Na peregrinação que se inicia no dia 25 e, em cânticos, segue sempre com um estandarte à frente, os grupos exibem vestes novas, renovadas todos os anos, num compromisso com o belo e com o folclórico. “Escolhemos os panos, e cada um dá sua opinião para o modelo”, observa Magno, explicando o projeto executado pela prima de um dos integrantes. Já a fantasia do palhaço de Carlos Augusto, é ele mesmo quem escolhe, em detalhes. Compra panos, rendas, couro, fitas, pequenos espelhos e outros adereços e faz a encomenda à costureira. “Penso em fazer o mais enfeitado e assustador possível”, diz o homem, confirmando a disputa que cria consigo mesmo, ano a ano, em busca de evolução para o traje, este ano em vermelho e repleto de chifres, aranhas e caveiras, além da máscara de nariz vermelho e a crina de cavalo que fronteia a face.

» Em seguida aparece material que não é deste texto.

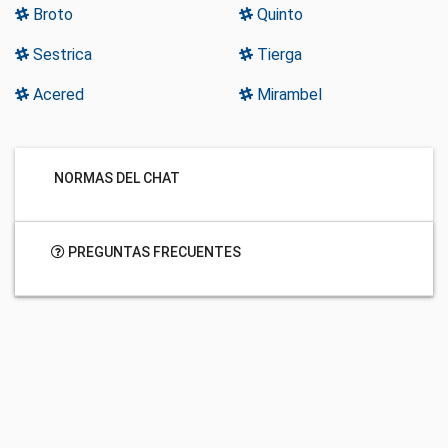
Broto
Quinto
Sestrica
Tierga
Acered
Mirambel
NORMAS DEL CHAT
PREGUNTAS FRECUENTES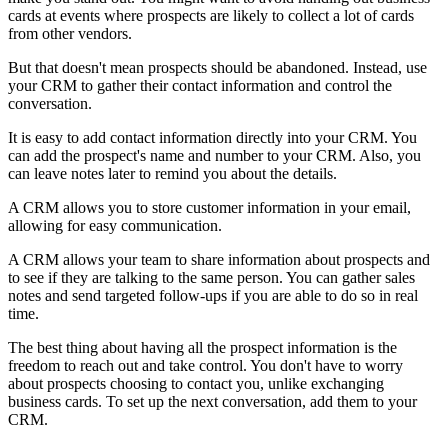
cards at events where prospects are likely to collect a lot of cards
from other vendors.
But that doesn't mean prospects should be abandoned. Instead, use
your CRM to gather their contact information and control the
conversation.
It is easy to add contact information directly into your CRM. You
can add the prospect's name and number to your CRM. Also, you
can leave notes later to remind you about the details.
A CRM allows you to store customer information in your email,
allowing for easy communication.
A CRM allows your team to share information about prospects and
to see if they are talking to the same person. You can gather sales
notes and send targeted follow-ups if you are able to do so in real
time.
The best thing about having all the prospect information is the
freedom to reach out and take control. You don't have to worry
about prospects choosing to contact you, unlike exchanging
business cards. To set up the next conversation, add them to your
CRM.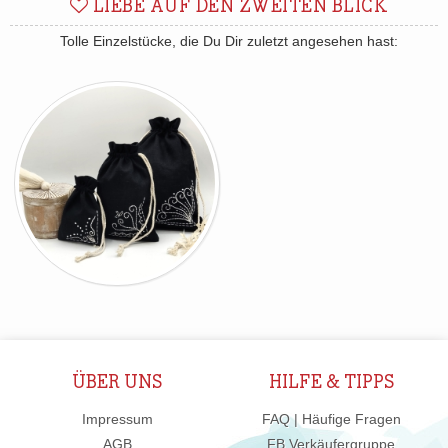
LIEBE AUF DEN ZWEITEN BLICK
Tolle Einzelstücke, die Du Dir zuletzt angesehen hast:
ÜBER UNS
HILFE & TIPPS
Impressum
FAQ | Häufige Fragen
AGB
FB Verkäufergruppe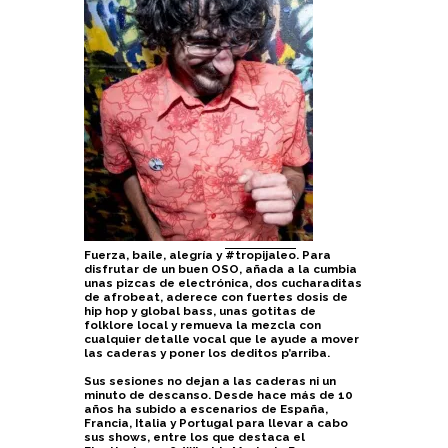
Fuerza, baile, alegría y
#tropijaleo
. Para
disfrutar de un buen OSO, añada a la cumbia
unas pizcas de electrónica, dos cucharaditas
de afrobeat, aderece con fuertes dosis de
hip hop y global bass, unas gotitas de
folklore local y remueva la mezcla con
cualquier detalle vocal que le ayude a mover
las caderas y poner los deditos p’arriba.
Sus sesiones no dejan a las caderas ni un
minuto de descanso. Desde hace más de 10
años ha subido a escenarios de España,
Francia, Italia y Portugal para llevar a cabo
sus shows, entre los que destaca el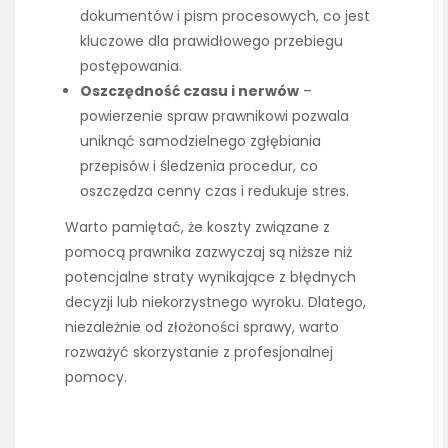
dokumentów i pism procesowych, co jest
kluczowe dla prawidłowego przebiegu
postępowania.
Oszczędność czasu i nerwów
–
powierzenie spraw prawnikowi pozwala
uniknąć samodzielnego zgłębiania
przepisów i śledzenia procedur, co
oszczędza cenny czas i redukuje stres.
Warto pamiętać, że koszty związane z
pomocą prawnika zazwyczaj są niższe niż
potencjalne straty wynikające z błędnych
decyzji lub niekorzystnego wyroku. Dlatego,
niezależnie od złożoności sprawy, warto
rozważyć skorzystanie z profesjonalnej
pomocy.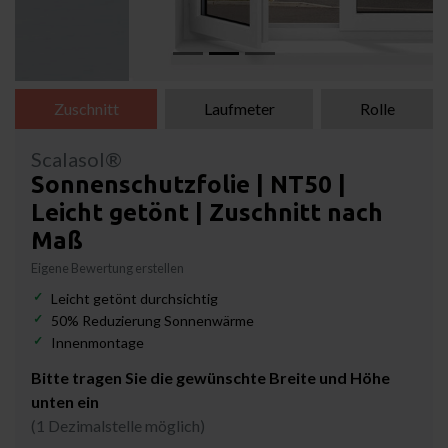
Zuschnitt
Laufmeter
Rolle
Scalasol®
Sonnenschutzfolie | NT50 |
Leicht getönt | Zuschnitt nach
Maß
Eigene Bewertung erstellen
Leicht getönt durchsichtig
50% Reduzierung Sonnenwärme
Innenmontage
Bitte tragen Sie die gewünschte Breite und Höhe
unten ein
(1 Dezimalstelle möglich)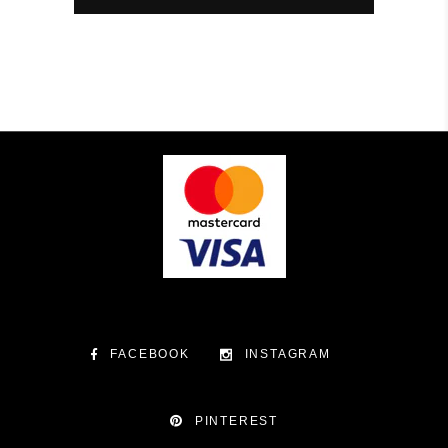
FACEBOOK
INSTAGRAM
PINTEREST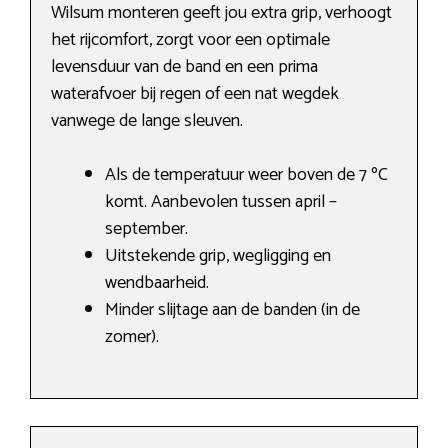
Wilsum monteren geeft jou extra grip, verhoogt
het rijcomfort, zorgt voor een optimale
levensduur van de band en een prima
waterafvoer bij regen of een nat wegdek
vanwege de lange sleuven.
Als de temperatuur weer boven de 7 ºC
komt. Aanbevolen tussen april –
september.
Uitstekende grip, wegligging en
wendbaarheid.
Minder slijtage aan de banden (in de
zomer).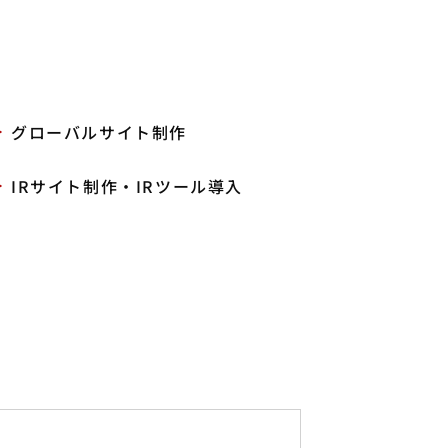
グローバルサイト制作
IRサイト制作・IRツール導入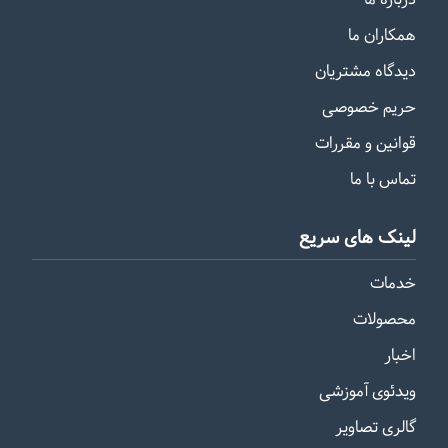
همکاران ما
دیدگاه مشتریان
حریم خصوصی
قوانین و مقررات
تماس با ما
لینک های سریع
خدمات
محصولات
اخبار
ویدئوی آموزشی
گالری تصاویر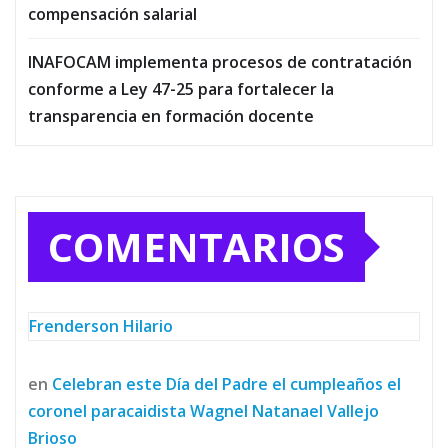
compensación salarial
INAFOCAM implementa procesos de contratación
conforme a Ley 47-25 para fortalecer la
transparencia en formación docente
COMENTARIOS
Frenderson Hilario
en
Celebran este Día del Padre el cumpleaños el
coronel paracaidista Wagnel Natanael Vallejo
Brioso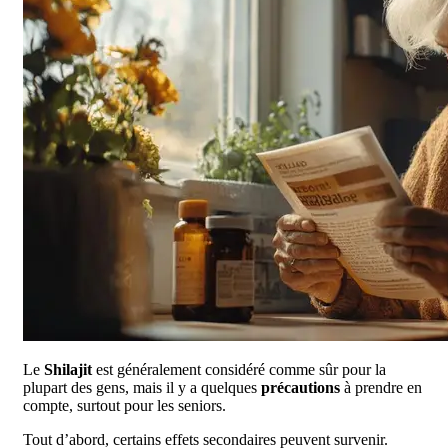
Le
Shilajit
est généralement considéré comme sûr pour la
plupart des gens, mais il y a quelques
précautions
à prendre en
compte, surtout pour les seniors.
Tout d’abord, certains effets secondaires peuvent survenir.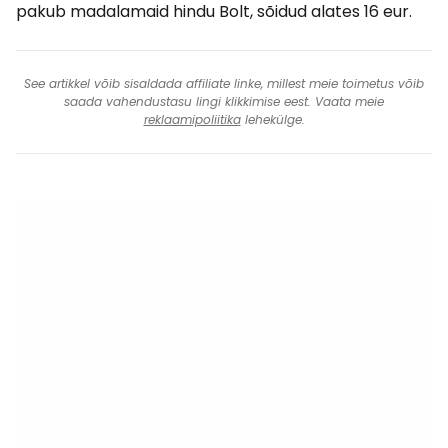
pakub madalamaid hindu Bolt, sõidud alates 16 eur.
See artikkel võib sisaldada affiliate linke, millest meie toimetus võib
saada vahendustasu lingi klikkimise eest. Vaata meie
reklaamipoliitika
lehekülge.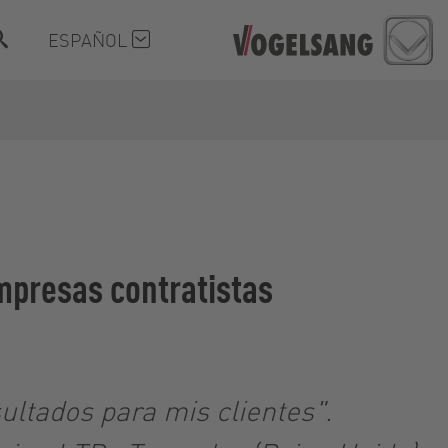
ESPAÑOL
empresas contratistas
ultados para mis clientes".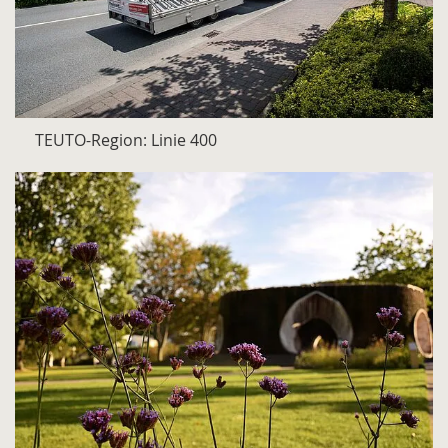
TEUTO-Region: Linie 400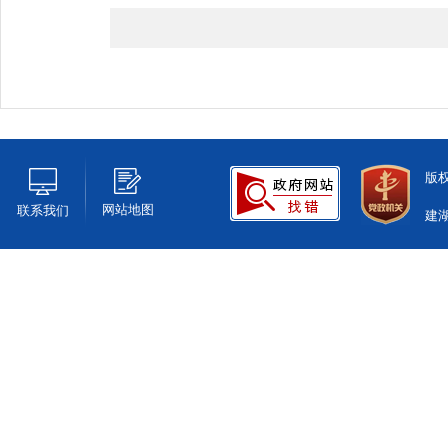
版
网站地图
联系我们
建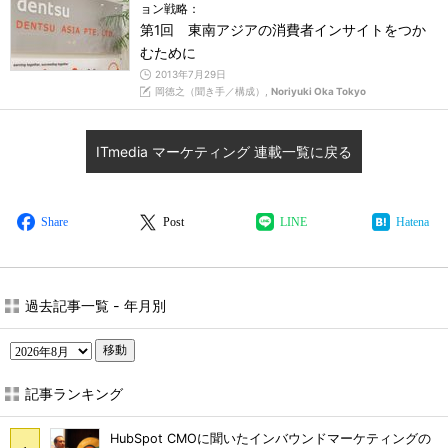
ョン戦略：
第1回 東南アジアの消費者インサイトをつか
むために
2013年7月29日
岡徳之（聞き手／構成）,
Noriyuki Oka Tokyo
ITmedia マーケティング 連載一覧に戻る
Share
Post
LINE
Hatena
過去記事一覧 - 年月別
移動
記事ランキング
HubSpot CMOに聞いたインバウンドマーケティングの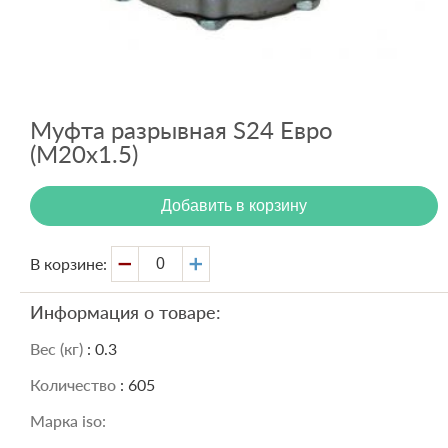
Вход
Регистрация
Муфта разрывная S24 Евро
(М20x1.5)
Добавить в корзину
В корзине:
Информация о товаре:
Вес (кг)
: 0.3
Количество
: 605
Марка iso: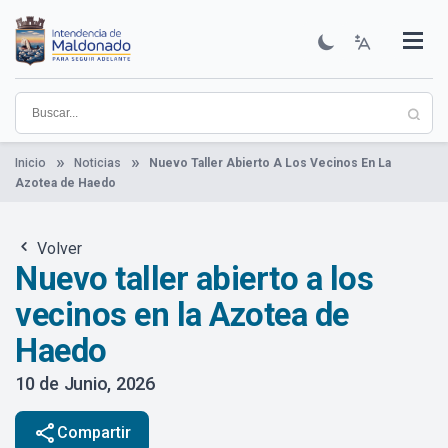
Pasar
al
contenido
Institucional
Municipios
Descubre Maldonado
Comunicación
Servicios
Guía De Trámites
Ver Noticias
principal
Inicio
Noticias
Nuevo Taller Abierto A Los Vecinos En La
Azotea de Haedo
Volver
Nuevo taller abierto a los
vecinos en la Azotea de
Haedo
10 de Junio, 2026
share
Compartir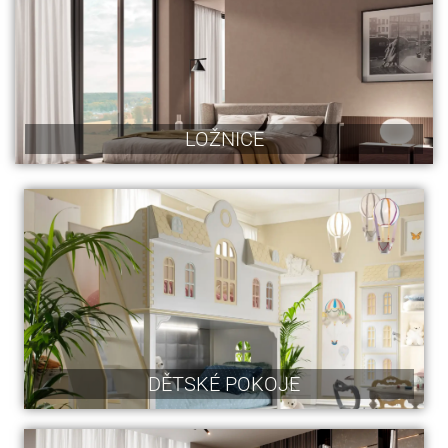
LOŽNICE
DĚTSKÉ POKOJE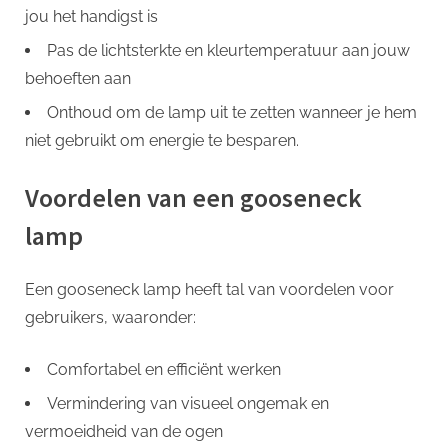
jou het handigst is
Pas de lichtsterkte en kleurtemperatuur aan jouw
behoeften aan
Onthoud om de lamp uit te zetten wanneer je hem
niet gebruikt om energie te besparen.
Voordelen van een gooseneck
lamp
Een gooseneck lamp heeft tal van voordelen voor
gebruikers, waaronder:
Comfortabel en efficiënt werken
Vermindering van visueel ongemak en
vermoeidheid van de ogen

“A emoção é grande. Para quem é de fora, vê só a fantasia e a alegria. Para nós, é algo mais, é fé e emoção. Saímos de casa, vivendo de doações, por esse período”, comemora Magno Alves, coordenador de um dos grupos da região que concentra o maior número de folias. No último encontro, em 2014, a cidade contabilizou 13 formações, nove delas na Zona Sul. Extinto após ameaças de violência por conta de rivalidade entre bairros, o encontro não foi capaz de desarticular os conjuntos que mantêm os festejos mesmo em meio ao trânsito confuso e pessimistas previsões meteorológicas. Ainda que a folia prescinda da alegria, só se abastece pela fé, palavra que os palhaços do A Caminho de Belém carregam nas costas. Eletricista, Carlos Augusto pede dispensa entre os dias 24 de dezembro e 7 de janeiro. “Tem 20 anos que saio como palhaço. Via como era a Folia e, por ser católico, tocando na banda da igreja, me envolvi nessa promessa”, comenta. A peregrinação é como se pagasse uma penitência? “É como se pagasse uma promessa”, garante o palhaço, para logo em seguida sair cantando, gritando, pulando e batendo a estaca que carrega como bengala.